Вскоре я поехал в суд, день закончился сам по себе; небо было затянуто тяжелыми облаками, которые грозили разразиться дождем. Казалось, я клонился под тяжестью этого неба и к тому времени, когда вошел в здание суда, почти совсем согнулся. Я ожидал другого обращения, представил себе худшее – избегающую меня публику, но это был просто еще один день в суде. Я сидел молча, подчиняясь порядку и обращаясь к суду, когда мои дела вызывали к слушанию: одно для апелляции, одно для судебного разбирательства. Затем я пошел встречать своих клиентов в битком набитом людьми коридоре.
Это были мелкие дела – достаточно было беглого взгляда на документы, чтобы вспомнить, в чем обвинялись мои клиенты. Типичные дела, кроме дела одного парня, который, как я думал, мог быть невиновен. Я взял его дело для судебного разбирательства.
Мы стояли возле пропахшей табаком мусорной корзины у моего стола. Сначала я занимался делом об апелляции. Клиенту было сорок три года, он был разведен. Пока я говорил, он беспрерывно кивал, его нижняя губа свисала, открывая коричневые от табака зубы, его рубашка уже пропиталась болезненно сладким запахом пота.
«Страх потеет» – так мы это называли. Я наблюдал это явление все время. Для большинства людей уголовный суд был незнакомым местом, чем-то таким, где они никогда не оказались бы в действительности. Потом внезапно он стал реальностью, и вы слышали свое имя, произносимое там, где полно преступников, вооруженных помощников шерифа и где восседает судья с жестоким лицом. К полудню атмосфера накалялась. В тот день было принято к слушанию пятьсот сорок дел – микромир жадности, гнева, ревности и похоти. И весь этот мир перемещался вокруг вас, бесконечное море людей, каждый в поисках своего адвоката или свидетеля. Кто-то слонялся, выискивая место, где можно покурить и убить время, пока будет объявлено их дело. Многие проходили через эту систему так часто, что это напоминало им старую шляпу. Другие, подобно моему парню, потели от страха.

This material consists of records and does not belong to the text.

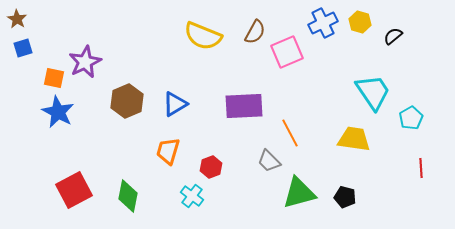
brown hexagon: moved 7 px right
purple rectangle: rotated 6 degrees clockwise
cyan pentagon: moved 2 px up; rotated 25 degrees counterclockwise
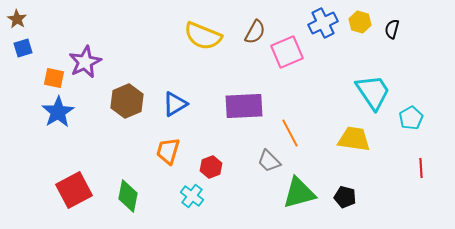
black semicircle: moved 1 px left, 7 px up; rotated 36 degrees counterclockwise
blue star: rotated 12 degrees clockwise
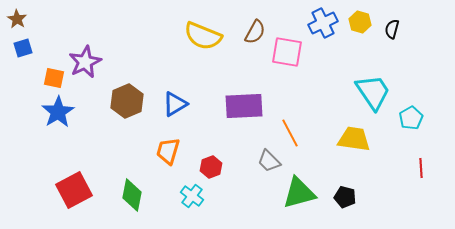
pink square: rotated 32 degrees clockwise
green diamond: moved 4 px right, 1 px up
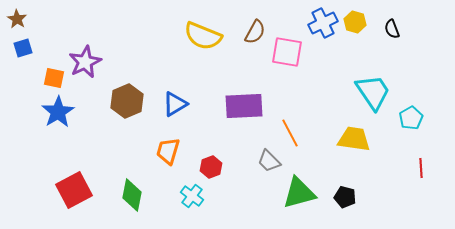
yellow hexagon: moved 5 px left
black semicircle: rotated 36 degrees counterclockwise
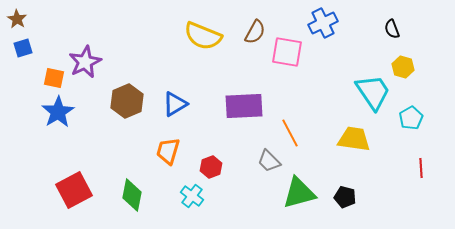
yellow hexagon: moved 48 px right, 45 px down
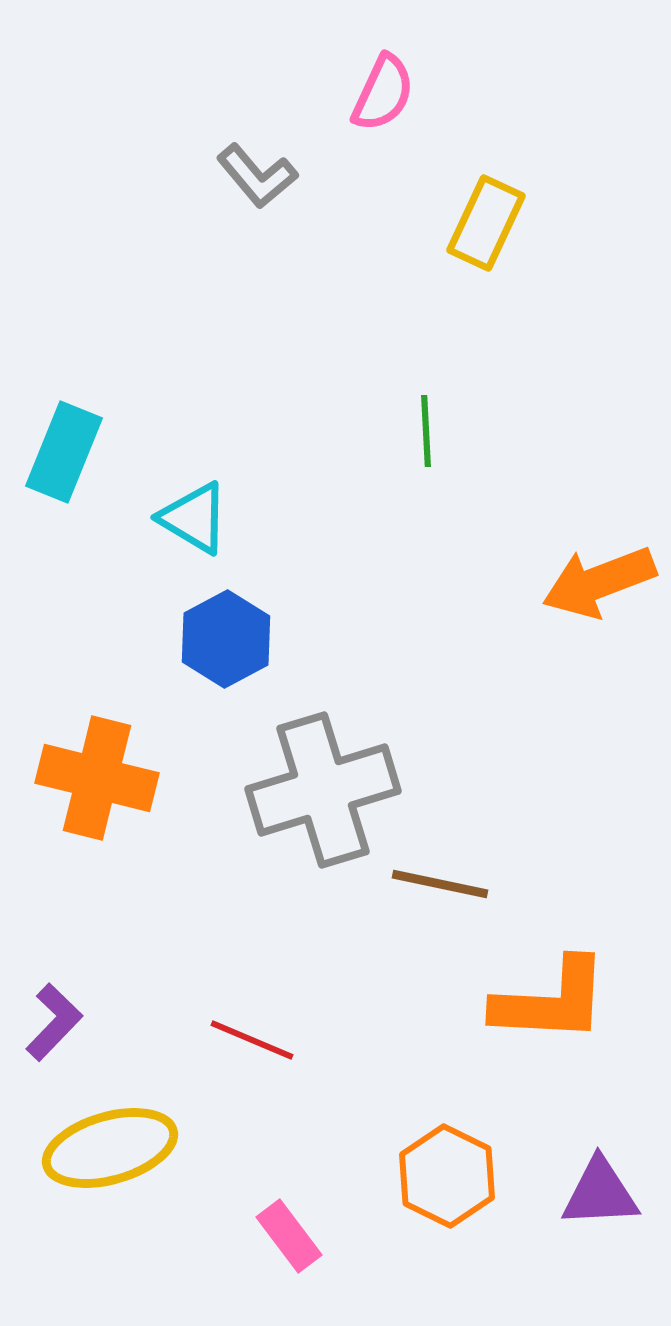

Мой клиент был обвинен в нападении на женщину – проступок класса A1, попытка совершить преступление. Он жил через дорогу от очень привлекательной молодой женщины, у которой были супружеские проблемы с ее мужем пастором. Как мой клиент узнал об этом? В течение нескольких месяцев он с помощью сканера прослушивал их разговоры по переносному телефону. За это время парень решил, что причина супружеских проблем соседей крылась в безумном увлечении женщины им – мысль была абсурдной, что мог сказать любой нормальный человек. И все же он верил в это. Он верил и теперь, как шесть недель назад, когда принудил ее пойти в трейлер, прижал к барной стойке и терся об нее. Не было никакого насилия, никакого проникновения; одежда осталась цела. Мой клиент был сдержанным, вот почему он в конце концов уехал. Я подозревал преждевременную эякуляцию. При нашей первой встрече он собирался идти в суд. Почему? Потому что считал: женщина сама хотела, чтобы он это сделал. Его нельзя наказывать за это. Не так ли?